◆ Data for review:
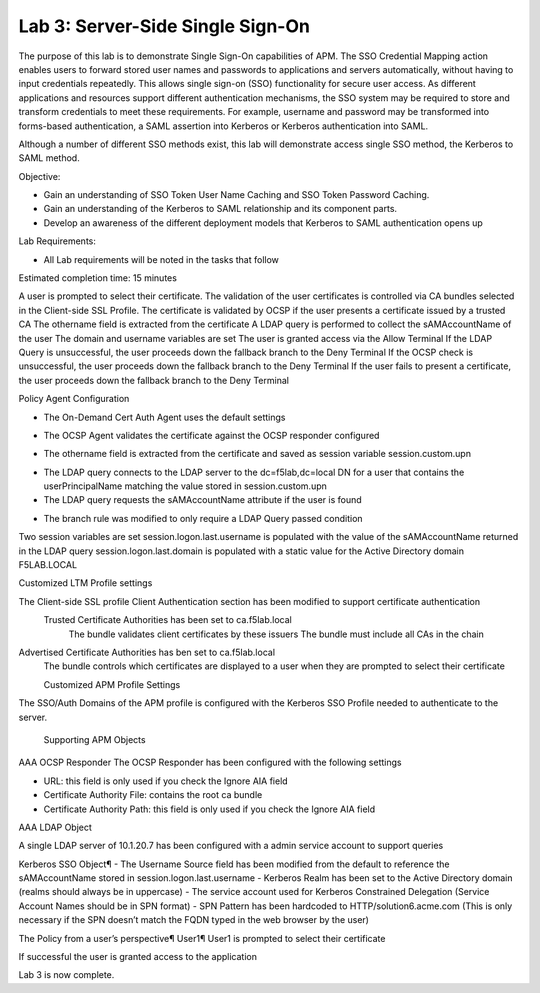 Lab 3: Server-Side Single Sign-On
=====================================

The purpose of this lab is to demonstrate Single Sign-On capabilities
of APM.    The SSO Credential Mapping action enables users to forward
stored user names and passwords to applications and servers automatically,
without having to input credentials repeatedly.   This allows single
sign-on (SSO) functionality for secure user access.  As different applications
and resources support different authentication mechanisms, the SSO system
may be required to store and transform credentials to meet these requirements.
For example, username and password may be transformed into forms-based
authentication, a SAML assertion into Kerberos or Kerberos authentication into
SAML.

Although a number of different SSO methods exist, this lab will demonstrate access
single SSO method, the Kerberos to SAML method.

Objective:

-  Gain an understanding of SSO Token User Name Caching and SSO Token Password
   Caching.

-  Gain an understanding of the Kerberos to SAML relationship and its
   component parts.

-  Develop an awareness of the different deployment models that Kerberos
   to SAML authentication opens up

Lab Requirements:

-  All Lab requirements will be noted in the tasks that follow

Estimated completion time: 15 minutes

|Lab3-Image1|

A user is prompted to select their certificate.
The validation of the user certificates is controlled via CA bundles selected in the Client-side SSL Profile.
The certificate is validated by OCSP if the user presents a certificate issued by a trusted CA
The othername field is extracted from the certificate
A LDAP query is performed to collect the sAMAccountName of the user
The domain and username variables are set
The user is granted access via the Allow Terminal
If the LDAP Query is unsuccessful, the user proceeds down the fallback branch to the Deny Terminal
If the OCSP check is unsuccessful, the user proceeds down the fallback branch to the Deny Terminal
If the user fails to present a certificate, the user proceeds down the fallback branch to the Deny Terminal


Policy Agent Configuration

- The On-Demand Cert Auth Agent uses the default settings

|Lab3-Image2|

- The OCSP Agent validates the certificate against the OCSP responder configured

|Lab3-Image3|

- The othername field is extracted from the certificate and saved as session variable session.custom.upn

|Lab3-Image4|

- The LDAP query connects to the LDAP server to the dc=f5lab,dc=local DN for a user that contains the userPrincipalName matching the value stored in session.custom.upn

- The LDAP query requests the sAMAccountName attribute if the user is found

|Lab3-Image5|

- The branch rule was modified to only require a LDAP Query passed condition

|Lab3-Image6|

Two session variables are set
session.logon.last.username is populated with the value of the sAMAccountName returned in the LDAP query
session.logon.last.domain is populated with a static value for the Active Directory domain F5LAB.LOCAL

|Lab3-Image7|

Customized LTM Profile settings

The Client-side SSL profile Client Authentication section has been modified to support certificate authentication
  Trusted Certificate Authorities has been set to ca.f5lab.local
    The bundle validates client certificates by these issuers
    The bundle must include all CAs in the chain
Advertised Certificate Authorities has ben set to ca.f5lab.local
  The bundle controls which certificates are displayed to a user when they are prompted to select their certificate

  |Lab3-Image8|

  Customized APM Profile Settings
The SSO/Auth Domains of the APM profile is configured with the Kerberos SSO Profile needed to authenticate to the server.

  |Lab3-Image9|

  Supporting APM Objects
AAA OCSP Responder
The OCSP Responder has been configured with the following settings

- URL: this field is only used if you check the Ignore AIA field
- Certificate Authority File: contains the root ca bundle
- Certificate Authority Path: this field is only used if you check the Ignore AIA field

|Lab3-Image10|

AAA LDAP Object

A single LDAP server of 10.1.20.7 has been configured with a admin service account to support queries

|Lab3-Image11|

Kerberos SSO Object¶
- The Username Source field has been modified from the default to reference the sAMAccountName stored in session.logon.last.username
- Kerberos Realm has been set to the Active Directory domain (realms should always be in uppercase)
- The service account used for Kerberos Constrained Delegation (Service Account Names should be in SPN format)
- SPN Pattern has been hardcoded to HTTP/solution6.acme.com (This is only necessary if the SPN doesn’t match the FQDN typed in the web browser by the user)

|Lab3-Image12|

The Policy from a user’s perspective¶
User1¶
User1 is prompted to select their certificate

|Lab3-Image13|

If successful the user is granted access to the application

|Lab3-Image14|

Lab 3 is now complete.

.. |Lab3-Image1| image:: /class1/module2/media/Lab3-Image1.png
.. |Lab3-Image2| image:: /class1/module2/media/Lab3-Image2.png
.. |Lab3-Image3| image:: /class1/module2/media/Lab3-Image3.png
.. |Lab3-Image4| image:: /class1/module2/media/Lab3-Image4.png
.. |Lab3-Image5| image:: /class1/module2/media/Lab3-Image5.png
.. |Lab3-Image6| image:: /class1/module2/media/Lab3-Image6.png
.. |Lab3-Image7| image:: /class1/module2/media/Lab3-Image7.png
.. |Lab3-Image8| image:: /class1/module2/media/Lab3-Image8.png
.. |Lab3-Image9| image:: /class1/module2/media/Lab3-Image9.png
.. |Lab3-Image10| image:: /class1/module2/media/Lab3-Image10.png
.. |Lab3-Image11| image:: /class1/module2/media/Lab3-Image11.png
.. |Lab3-Image12| image:: /class1/module2/media/Lab3-Image12.png
.. |Lab3-Image13| image:: /class1/module2/media/Lab3-Image13.png
.. |Lab3-Image14| image:: /class1/module2/media/Lab3-Image14.png
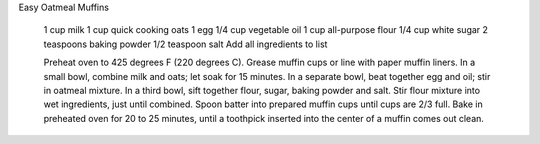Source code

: Easy Oatmeal Muffins

    1 cup milk
    1 cup quick cooking oats
    1 egg
    1/4 cup vegetable oil
    1 cup all-purpose flour
    1/4 cup white sugar
    2 teaspoons baking powder
    1/2 teaspoon salt
    Add all ingredients to list

    Preheat oven to 425 degrees F (220 degrees C). Grease muffin cups or line with paper muffin liners.
    In a small bowl, combine milk and oats; let soak for 15 minutes.
    In a separate bowl, beat together egg and oil; stir in oatmeal mixture. 
    In a third bowl, sift together flour, sugar, baking powder and salt. 
    Stir flour mixture into wet ingredients, just until combined. Spoon batter into prepared muffin cups until cups are 2/3 full.
    Bake in preheated oven for 20 to 25 minutes, until a toothpick inserted into the center of a muffin comes out clean.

◆ What to produce: Each line from the start of the listing above through the line with "without having to" is what to output, exactly as written and without pictures.

◆ Answer to this task:
 Lab 3: Server-Side Single Sign-On
=====================================

The purpose of this lab is to demonstrate Single Sign-On capabilities
of APM.    The SSO Credential Mapping action enables users to forward
stored user names and passwords to applications and servers automatically,
without having to input credentials repeatedly.   This allows single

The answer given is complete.